(EXTRACTED TEXT)

•••

Dear Bankless Nation,

According to Rolling Stone and others, NFTs are worthless and dead.

It’s a bear market, sure, but that talk’s hyperbolic.

Not only are NFTs here to stay, new advances also have this ecosystem’s future more brimming with possibility than ever before.

For example, earlier this week I wrote about how EIP-4844 and blobspace will be game changers for NFTs.

Yet there’s more where that came from. For today’s post, let’s go over a handful of additional innovations from the NFT frontier that should have us believers very excited for what’s to come!

-WMP


The NFT Frontier: What’s Coming Next? 🤯


1) L3s and Non-EVM Rollups: Customize, Customize, Customize

via X
A layer-two (L2) scaling solution executes transactions outside of Ethereum but settles to Ethereum by posting transaction data there.

Similarly, a layer-three (L3) scaling solution has its own execution environment but settles its transactions to an L2 rather than to Ethereum.

Why do this? As Vitalik Buterin has previously pointed out on his blog, L3s are especially customizable and ideal for app-specific uses rather than general-purpose needs. For example, the Xai L3 is being developed specifically to cater to the gaming sector.

•••

(INFORMATION SUPPLIED)
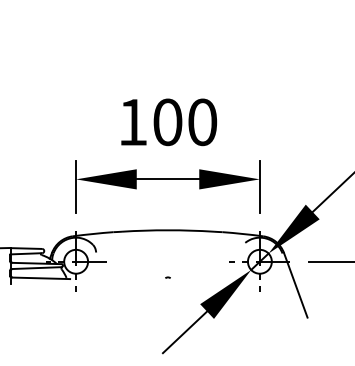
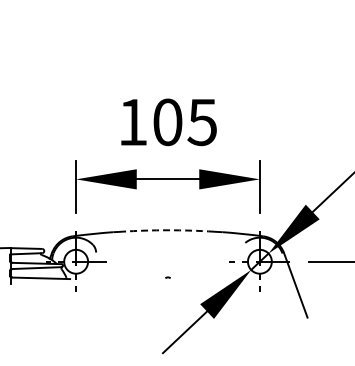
text at (202, 122): 100 -> 105
arc at (168, 230): solid -> dashed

•••

(THINGS TO DO)
(1) Reproduce the stretch of the NFT newsletter from "Yet there’s more" through "than to Ethereum.".
(2) In the NFT newsletter, which sector is the Xai L3 being developed to serve?
(3) Carry the NFT newsletter forward from its last sentence.

(RESPONSES PER TASK)
(1)
Yet there’s more where that came from. For today’s post, let’s go over a handful of additional innovations from the NFT frontier that should have us believers very excited for what’s to come!

-WMP


The NFT Frontier: What’s Coming Next? 🤯


1) L3s and Non-EVM Rollups: Customize, Customize, Customize

via X
A layer-two (L2) scaling solution executes transactions outside of Ethereum but settles to Ethereum by posting transaction data there.

Similarly, a layer-three (L3) scaling solution has its own execution environment but settles its transactions to an L2 rather than to Ethereum.

(2) The gaming sector.

(3)
Of course, customization and flexibility is important because it gives NFT builders more capabilities, more options, more ways to create interesting things.

Another related thread here are L2s and L3s that don’t rely on the Ethereum Virtual Machine (EVM), i.e. non-EVM rollups.

To be sure, writing code in the Solidity or Vyper languages for the EVM comes with various quirks and inflexibilities. In supporting languages beyond these, Non-EVM rollups can open things up considerably for builders.

For instance, consider Arbitrum Stylus, which supports mainstream languages like Rust, C, and C++, thus opening up the Arbitrum ecosystem to millions of developers who are already proficient in these languages and can now tap into their efficiencies and many libraries for L2 or L3 environments. Keep your eyes peeled here going forward accordingly.

2) 4th.Energy: Booting Apps from NFTs

The EVM is already a world computer of sorts. But what about another computer that lives inside that computer?

That's what 4th.Energy by Pete aims to create with its Ethereum Virtual Virtual Machine (EVVM), a decentralized computing environment that boots directly from the blockchain.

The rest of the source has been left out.